Can you please explain how "light" works? The lore states that undead are physically incapable of using the light, much like the Broken, but then we have Forsaken players casting healing spells, and Sir Zeliek in Naxxramas using pseudo-paladin abilities.

A: Without spoiling too much, we can tell you that wielding the Light is a matter of having willpower or faith in one's own ability to do it. That's why there are evil paladins (for example, the Scarlet Crusade and Arthas before he took up Frostmourne). For the undead (and Forsaken), this requires such a great deal of willpower that it is exceedingly rare, especially since it is self-destructive. When undead channel the Light, it feels (to them) as if their entire bodies are being consumed in righteous fire. Forsaken healed by the Light (whether the healer is Forsaken or not) are effectively cauterized by the effect: sure, the wound is healed, but the healing effect is cripplingly painful. Thus, Forsaken priests are beings of unwavering willpower; Forsaken (and death knight) tanks suffer nobly when they have priest and paladin healers in the group; and Sir Zeliek REALLY hates himself.

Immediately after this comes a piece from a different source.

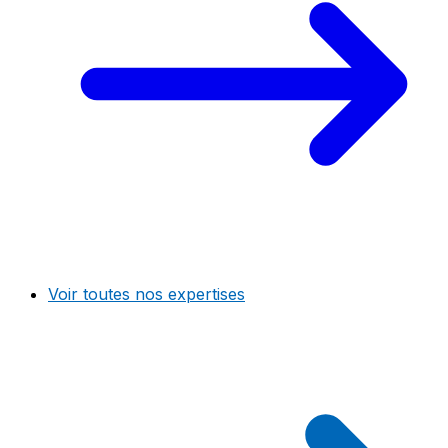
Voir toutes nos expertises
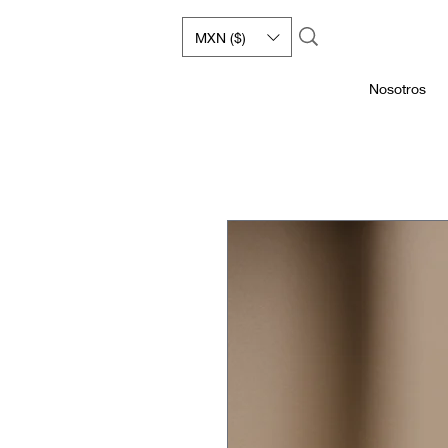
MXN ($)
Nosotros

Q: When undead use or are healed by the Holy Light, does it cause them any actual damage or harm, or does it only cause them pain (in addition to the intended effects of the spell)?

A: Channeling the Light in any way, or receiving healing from the Light, only causes pain. Forsaken priests do not disintegrate or explode from channeling the Light for an extended period of timeā€¦ though they may wish they would.